L’alcool de luxe, symbole de la corruption en Chine

Politique Xi Jinping, le nouvel homme fort de Pékin, veut redorer le blason du parti

Après la violente glaciation qu’il vient de connaître, le marché chinois des alcools de luxe a-t-il une chance de rebondir? Poser cette question, c’est se pencher sur celle, éminemment politique, des objectifs que s’est assigné le pouvoir central. Et sur ce point, difficile de croire que les restrictions mises en place vis-à-vis de la corruption et des comportements ostentatoires des officiels vont être rapidement levées.

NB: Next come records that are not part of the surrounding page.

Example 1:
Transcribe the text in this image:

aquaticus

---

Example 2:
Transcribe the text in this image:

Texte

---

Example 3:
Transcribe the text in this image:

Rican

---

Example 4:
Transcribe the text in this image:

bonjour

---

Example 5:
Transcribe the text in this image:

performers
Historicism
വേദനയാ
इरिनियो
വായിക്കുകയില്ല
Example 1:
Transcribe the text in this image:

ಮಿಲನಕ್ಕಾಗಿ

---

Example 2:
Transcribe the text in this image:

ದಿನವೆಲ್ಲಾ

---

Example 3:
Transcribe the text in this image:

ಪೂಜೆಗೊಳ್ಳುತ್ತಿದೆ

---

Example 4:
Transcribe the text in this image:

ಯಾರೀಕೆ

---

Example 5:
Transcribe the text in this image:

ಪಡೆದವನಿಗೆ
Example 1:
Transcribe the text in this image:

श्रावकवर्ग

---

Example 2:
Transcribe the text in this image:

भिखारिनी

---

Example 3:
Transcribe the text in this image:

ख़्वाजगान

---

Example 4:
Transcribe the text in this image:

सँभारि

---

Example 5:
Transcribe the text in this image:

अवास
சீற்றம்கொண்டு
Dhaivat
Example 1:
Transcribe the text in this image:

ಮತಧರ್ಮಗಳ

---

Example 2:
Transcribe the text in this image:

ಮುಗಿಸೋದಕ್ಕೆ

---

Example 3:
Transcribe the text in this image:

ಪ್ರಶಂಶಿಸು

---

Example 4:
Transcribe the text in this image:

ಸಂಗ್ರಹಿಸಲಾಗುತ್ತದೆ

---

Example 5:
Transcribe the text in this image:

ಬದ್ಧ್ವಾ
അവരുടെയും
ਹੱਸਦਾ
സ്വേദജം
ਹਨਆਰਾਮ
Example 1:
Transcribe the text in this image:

Ce que certains avaient interprété, au début, comme une campagne courte visant à envoyer des signaux forts à l’opinion publique s’avère être au cœur de la stratégie de Xi Jinping, le chef de l’Etat. Convaincu que la corruption menace jusqu’aux fondements de la légitimité du pouvoir chinois, le nouvel homme fort de Pékin veut à tout prix redorer le blason du Parti communiste.

Saine gestion

Un bon connaisseur de la politique chinoise s’avoue sceptique quant à la possibilité d’un relâchement: «Pour l’instant, le pouvoir a besoin de continuer à démontrer sa détermination. Tant que la campagne anti-corruption n’aura pas fait tomber sa cible principale, rien ne changera.»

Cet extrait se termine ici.